Wrap Up for RAG Using zvec Vector Datastore and Local Model

In this chapter, we built a completely offline, privacy-preserving RAG architecture by bridging Alibaba’s recently released in-process vector database, zvec, with local Ollama inference. By intentionally minimizing external dependencies and utilizing a strictly typed, schema-driven datastore, we eliminated the network overhead and deployment bloat typical of client-server vector databases. The fixed-size overlapping chunking strategy, combined with the 768-dimensional embeddinggemma model, ensures high-fidelity semantic retrieval. Simultaneously, the compact qwen3:1.7b model demonstrates that a heavily constrained, prompt-engineered generation phase can effectively synthesize retrieved context without hallucination.
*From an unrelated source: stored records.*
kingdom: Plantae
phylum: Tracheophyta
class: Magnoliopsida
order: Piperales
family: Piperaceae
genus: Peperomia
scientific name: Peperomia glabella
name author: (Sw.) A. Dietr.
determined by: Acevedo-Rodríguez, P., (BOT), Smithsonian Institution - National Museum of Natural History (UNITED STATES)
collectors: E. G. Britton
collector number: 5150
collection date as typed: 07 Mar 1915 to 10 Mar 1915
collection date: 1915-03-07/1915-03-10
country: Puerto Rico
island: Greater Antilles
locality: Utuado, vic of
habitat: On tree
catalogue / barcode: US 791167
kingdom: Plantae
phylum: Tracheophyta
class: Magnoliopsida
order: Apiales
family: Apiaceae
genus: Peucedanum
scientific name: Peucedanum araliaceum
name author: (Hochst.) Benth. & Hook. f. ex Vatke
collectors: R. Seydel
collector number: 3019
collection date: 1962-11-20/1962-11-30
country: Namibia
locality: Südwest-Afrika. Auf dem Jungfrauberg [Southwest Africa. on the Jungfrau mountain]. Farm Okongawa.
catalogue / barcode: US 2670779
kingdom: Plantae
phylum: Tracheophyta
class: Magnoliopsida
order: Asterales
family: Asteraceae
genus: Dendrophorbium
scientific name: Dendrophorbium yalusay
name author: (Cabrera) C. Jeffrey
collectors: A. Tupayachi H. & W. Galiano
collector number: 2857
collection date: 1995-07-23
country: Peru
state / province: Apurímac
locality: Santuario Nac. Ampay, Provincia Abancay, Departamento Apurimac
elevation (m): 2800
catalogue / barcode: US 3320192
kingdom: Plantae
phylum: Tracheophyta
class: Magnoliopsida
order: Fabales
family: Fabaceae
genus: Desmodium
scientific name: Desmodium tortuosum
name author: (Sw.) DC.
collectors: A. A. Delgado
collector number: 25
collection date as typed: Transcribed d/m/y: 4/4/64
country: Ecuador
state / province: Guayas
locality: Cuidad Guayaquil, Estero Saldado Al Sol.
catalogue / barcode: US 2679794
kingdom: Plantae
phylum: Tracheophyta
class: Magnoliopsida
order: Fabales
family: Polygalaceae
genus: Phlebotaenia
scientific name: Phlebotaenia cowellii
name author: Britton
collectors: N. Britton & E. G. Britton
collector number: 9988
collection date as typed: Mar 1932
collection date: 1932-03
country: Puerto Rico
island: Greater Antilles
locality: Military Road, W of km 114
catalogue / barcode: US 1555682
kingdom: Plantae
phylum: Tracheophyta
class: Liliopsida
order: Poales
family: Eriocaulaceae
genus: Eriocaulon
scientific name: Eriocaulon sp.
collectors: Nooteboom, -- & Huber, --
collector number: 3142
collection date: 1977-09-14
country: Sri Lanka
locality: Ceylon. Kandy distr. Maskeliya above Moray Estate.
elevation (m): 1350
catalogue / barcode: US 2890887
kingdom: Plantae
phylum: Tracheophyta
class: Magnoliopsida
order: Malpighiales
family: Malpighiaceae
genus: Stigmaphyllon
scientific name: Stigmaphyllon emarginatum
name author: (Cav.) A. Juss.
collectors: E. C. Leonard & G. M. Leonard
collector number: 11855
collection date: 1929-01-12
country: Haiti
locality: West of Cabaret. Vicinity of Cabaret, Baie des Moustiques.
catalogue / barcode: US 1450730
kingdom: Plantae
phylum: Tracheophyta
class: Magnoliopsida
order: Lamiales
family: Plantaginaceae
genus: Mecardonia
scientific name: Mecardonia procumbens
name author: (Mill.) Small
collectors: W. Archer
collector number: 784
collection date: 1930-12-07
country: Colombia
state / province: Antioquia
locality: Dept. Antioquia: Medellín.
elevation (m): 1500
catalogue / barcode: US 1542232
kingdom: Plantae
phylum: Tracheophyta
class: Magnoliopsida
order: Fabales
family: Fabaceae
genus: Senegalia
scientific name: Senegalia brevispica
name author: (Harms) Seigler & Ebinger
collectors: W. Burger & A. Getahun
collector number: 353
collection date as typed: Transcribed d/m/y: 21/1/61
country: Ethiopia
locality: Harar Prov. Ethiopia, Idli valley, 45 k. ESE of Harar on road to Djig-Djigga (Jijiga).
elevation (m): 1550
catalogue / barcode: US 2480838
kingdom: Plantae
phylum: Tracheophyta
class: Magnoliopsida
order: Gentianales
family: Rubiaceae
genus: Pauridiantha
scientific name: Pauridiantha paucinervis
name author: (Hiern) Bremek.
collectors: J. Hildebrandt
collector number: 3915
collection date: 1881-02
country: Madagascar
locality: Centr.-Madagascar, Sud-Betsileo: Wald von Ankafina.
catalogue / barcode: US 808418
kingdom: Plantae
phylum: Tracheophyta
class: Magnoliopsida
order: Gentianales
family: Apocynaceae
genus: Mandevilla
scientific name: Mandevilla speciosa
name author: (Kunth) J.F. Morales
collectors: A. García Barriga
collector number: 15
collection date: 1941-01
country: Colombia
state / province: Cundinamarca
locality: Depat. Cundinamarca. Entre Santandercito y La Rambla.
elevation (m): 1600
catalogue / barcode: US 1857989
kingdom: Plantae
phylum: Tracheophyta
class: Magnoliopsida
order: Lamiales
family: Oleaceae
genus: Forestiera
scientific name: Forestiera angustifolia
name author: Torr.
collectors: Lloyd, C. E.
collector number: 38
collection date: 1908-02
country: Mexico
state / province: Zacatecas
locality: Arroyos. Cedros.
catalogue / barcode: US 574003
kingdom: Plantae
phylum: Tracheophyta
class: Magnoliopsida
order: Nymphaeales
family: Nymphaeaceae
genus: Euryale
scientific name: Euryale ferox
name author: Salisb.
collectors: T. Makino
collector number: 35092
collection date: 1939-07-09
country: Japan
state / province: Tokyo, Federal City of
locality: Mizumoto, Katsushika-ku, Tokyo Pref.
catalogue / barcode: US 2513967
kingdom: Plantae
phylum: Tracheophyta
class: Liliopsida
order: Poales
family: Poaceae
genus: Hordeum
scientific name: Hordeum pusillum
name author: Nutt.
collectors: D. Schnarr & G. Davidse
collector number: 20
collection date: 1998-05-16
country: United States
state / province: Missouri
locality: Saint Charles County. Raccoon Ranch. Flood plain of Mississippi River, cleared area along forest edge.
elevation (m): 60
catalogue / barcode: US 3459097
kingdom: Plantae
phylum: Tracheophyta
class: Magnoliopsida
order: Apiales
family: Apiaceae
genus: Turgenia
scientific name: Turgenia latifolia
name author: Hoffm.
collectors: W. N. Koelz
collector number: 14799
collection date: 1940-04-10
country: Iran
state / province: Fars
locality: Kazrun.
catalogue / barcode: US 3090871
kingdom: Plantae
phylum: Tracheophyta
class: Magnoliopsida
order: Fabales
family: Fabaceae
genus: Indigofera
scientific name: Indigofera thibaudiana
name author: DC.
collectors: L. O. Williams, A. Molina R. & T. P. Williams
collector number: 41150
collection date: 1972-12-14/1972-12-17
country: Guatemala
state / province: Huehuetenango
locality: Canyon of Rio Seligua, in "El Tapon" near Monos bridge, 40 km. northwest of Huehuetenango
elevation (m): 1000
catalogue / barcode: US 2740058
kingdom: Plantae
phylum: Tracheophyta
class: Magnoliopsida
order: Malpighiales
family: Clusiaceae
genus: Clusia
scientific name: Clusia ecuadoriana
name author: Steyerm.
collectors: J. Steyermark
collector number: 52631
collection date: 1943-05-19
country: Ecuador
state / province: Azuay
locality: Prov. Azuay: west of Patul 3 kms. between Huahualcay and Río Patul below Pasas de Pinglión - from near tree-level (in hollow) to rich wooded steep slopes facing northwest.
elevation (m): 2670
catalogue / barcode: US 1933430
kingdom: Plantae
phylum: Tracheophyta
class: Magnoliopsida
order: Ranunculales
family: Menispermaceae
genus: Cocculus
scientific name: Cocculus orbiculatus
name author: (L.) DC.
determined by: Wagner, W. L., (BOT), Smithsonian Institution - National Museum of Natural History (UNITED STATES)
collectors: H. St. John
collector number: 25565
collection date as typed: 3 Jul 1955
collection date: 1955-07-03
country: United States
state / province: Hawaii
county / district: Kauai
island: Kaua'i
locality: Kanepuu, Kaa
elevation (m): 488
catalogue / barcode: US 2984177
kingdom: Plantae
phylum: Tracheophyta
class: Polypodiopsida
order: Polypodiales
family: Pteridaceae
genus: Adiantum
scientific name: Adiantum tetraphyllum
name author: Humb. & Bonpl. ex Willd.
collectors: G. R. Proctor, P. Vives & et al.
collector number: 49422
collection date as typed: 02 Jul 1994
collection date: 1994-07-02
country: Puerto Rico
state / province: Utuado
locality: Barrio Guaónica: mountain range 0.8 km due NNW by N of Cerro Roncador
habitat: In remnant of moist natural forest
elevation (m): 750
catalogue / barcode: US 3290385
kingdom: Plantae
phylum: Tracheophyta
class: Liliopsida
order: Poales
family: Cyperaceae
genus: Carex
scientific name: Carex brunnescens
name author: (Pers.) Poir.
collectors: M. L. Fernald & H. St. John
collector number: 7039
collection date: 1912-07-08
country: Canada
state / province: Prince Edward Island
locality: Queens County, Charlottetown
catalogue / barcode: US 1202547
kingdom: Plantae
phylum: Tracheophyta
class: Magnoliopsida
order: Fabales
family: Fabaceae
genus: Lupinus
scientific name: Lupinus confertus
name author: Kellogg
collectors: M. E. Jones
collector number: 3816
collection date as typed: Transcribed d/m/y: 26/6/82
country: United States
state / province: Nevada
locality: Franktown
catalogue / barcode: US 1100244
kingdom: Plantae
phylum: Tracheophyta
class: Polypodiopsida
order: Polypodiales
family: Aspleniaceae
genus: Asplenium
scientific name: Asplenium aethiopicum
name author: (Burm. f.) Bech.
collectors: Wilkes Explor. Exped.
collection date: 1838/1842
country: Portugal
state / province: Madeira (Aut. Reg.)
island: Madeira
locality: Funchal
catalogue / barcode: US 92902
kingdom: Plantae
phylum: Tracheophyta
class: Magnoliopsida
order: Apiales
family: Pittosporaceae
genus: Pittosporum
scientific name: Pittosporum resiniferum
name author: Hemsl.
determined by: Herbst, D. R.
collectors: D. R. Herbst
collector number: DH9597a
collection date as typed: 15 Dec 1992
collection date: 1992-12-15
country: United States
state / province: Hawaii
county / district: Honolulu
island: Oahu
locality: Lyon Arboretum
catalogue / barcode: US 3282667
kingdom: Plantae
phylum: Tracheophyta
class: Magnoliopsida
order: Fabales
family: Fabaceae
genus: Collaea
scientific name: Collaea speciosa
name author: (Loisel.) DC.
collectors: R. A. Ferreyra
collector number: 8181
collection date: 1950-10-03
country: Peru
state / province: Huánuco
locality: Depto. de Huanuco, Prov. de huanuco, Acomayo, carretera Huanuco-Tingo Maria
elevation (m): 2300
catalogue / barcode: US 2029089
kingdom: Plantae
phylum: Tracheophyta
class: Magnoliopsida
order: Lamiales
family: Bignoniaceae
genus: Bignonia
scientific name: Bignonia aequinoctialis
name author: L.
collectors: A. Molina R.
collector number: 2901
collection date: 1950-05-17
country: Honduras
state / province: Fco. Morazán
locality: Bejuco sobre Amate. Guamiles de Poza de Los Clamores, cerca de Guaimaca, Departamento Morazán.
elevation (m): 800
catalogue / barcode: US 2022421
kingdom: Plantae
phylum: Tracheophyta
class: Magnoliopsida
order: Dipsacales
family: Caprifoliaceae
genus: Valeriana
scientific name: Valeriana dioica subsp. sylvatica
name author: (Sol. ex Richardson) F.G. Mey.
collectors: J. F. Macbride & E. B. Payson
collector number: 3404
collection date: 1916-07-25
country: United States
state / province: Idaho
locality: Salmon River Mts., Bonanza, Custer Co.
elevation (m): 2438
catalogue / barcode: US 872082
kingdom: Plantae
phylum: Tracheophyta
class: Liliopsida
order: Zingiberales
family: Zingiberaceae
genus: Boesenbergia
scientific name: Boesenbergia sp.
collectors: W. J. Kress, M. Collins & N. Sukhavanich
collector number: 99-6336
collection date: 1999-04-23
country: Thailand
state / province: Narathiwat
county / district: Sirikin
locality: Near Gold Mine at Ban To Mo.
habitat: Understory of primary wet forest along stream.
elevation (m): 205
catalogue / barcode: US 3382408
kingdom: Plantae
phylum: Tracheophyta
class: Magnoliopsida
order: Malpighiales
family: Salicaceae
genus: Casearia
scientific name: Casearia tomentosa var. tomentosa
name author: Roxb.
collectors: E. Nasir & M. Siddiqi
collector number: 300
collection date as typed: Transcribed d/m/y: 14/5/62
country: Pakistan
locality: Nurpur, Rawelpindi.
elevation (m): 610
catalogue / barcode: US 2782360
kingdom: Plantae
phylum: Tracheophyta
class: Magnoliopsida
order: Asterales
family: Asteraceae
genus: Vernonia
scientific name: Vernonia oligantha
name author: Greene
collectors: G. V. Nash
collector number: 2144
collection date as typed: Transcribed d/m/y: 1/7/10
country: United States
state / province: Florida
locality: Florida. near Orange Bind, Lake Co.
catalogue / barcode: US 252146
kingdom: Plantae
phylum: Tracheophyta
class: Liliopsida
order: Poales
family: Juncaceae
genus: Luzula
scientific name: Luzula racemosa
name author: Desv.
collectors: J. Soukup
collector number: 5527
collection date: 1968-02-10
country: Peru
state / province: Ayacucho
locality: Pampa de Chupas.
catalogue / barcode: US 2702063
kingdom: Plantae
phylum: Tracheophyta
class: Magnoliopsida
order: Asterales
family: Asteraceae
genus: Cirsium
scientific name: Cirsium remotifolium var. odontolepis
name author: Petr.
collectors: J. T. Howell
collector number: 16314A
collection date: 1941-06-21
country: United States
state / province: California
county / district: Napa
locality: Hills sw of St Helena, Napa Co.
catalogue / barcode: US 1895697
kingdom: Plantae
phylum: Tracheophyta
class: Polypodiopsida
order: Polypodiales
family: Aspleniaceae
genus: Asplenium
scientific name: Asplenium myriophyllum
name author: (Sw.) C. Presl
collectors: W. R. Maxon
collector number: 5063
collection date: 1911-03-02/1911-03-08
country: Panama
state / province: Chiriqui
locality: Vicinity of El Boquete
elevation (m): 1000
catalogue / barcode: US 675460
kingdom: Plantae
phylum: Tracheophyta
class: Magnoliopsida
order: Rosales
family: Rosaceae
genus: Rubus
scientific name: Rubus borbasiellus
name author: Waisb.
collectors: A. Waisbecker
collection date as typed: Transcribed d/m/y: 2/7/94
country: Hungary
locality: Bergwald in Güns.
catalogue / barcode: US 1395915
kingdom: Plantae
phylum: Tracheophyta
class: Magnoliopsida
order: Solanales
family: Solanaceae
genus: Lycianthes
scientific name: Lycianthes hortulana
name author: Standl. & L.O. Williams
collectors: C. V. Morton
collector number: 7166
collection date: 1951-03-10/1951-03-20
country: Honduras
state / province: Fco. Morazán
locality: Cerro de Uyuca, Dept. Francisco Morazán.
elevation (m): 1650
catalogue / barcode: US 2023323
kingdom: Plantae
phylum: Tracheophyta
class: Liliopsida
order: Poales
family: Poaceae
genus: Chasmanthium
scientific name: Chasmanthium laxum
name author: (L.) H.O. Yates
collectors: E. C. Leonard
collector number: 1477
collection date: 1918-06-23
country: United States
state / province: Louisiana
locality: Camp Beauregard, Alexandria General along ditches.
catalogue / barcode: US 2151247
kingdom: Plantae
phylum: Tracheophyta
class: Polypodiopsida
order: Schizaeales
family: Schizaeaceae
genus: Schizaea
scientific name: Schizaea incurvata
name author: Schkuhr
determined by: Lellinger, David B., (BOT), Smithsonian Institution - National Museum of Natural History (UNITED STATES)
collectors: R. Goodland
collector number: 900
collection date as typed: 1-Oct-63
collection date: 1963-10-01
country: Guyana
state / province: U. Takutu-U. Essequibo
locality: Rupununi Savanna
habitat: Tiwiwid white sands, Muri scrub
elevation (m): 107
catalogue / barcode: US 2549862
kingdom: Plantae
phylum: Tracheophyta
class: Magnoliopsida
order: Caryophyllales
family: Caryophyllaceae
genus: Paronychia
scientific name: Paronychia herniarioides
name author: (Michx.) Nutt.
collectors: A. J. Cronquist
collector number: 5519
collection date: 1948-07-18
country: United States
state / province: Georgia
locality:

The resulting pipeline serves as a robust, lightweight foundation for edge-deployable AI applications. Because the entire storage and inference stack executes locally within the same process, the pattern is exceptionally portable, fast, and secure. Moving forward, this baseline implementation can be extended to handle more complex retrieval requirements, such as integrating dynamic semantic chunking, implementing Reciprocal Rank Fusion (RRF) for hybrid multi-vector queries, or introducing multi-turn conversational memory. Ultimately, combining embedded vector storage with small-parameter LLMs proves that high-performance, domain-specific RAG does not require massive cloud infrastructure.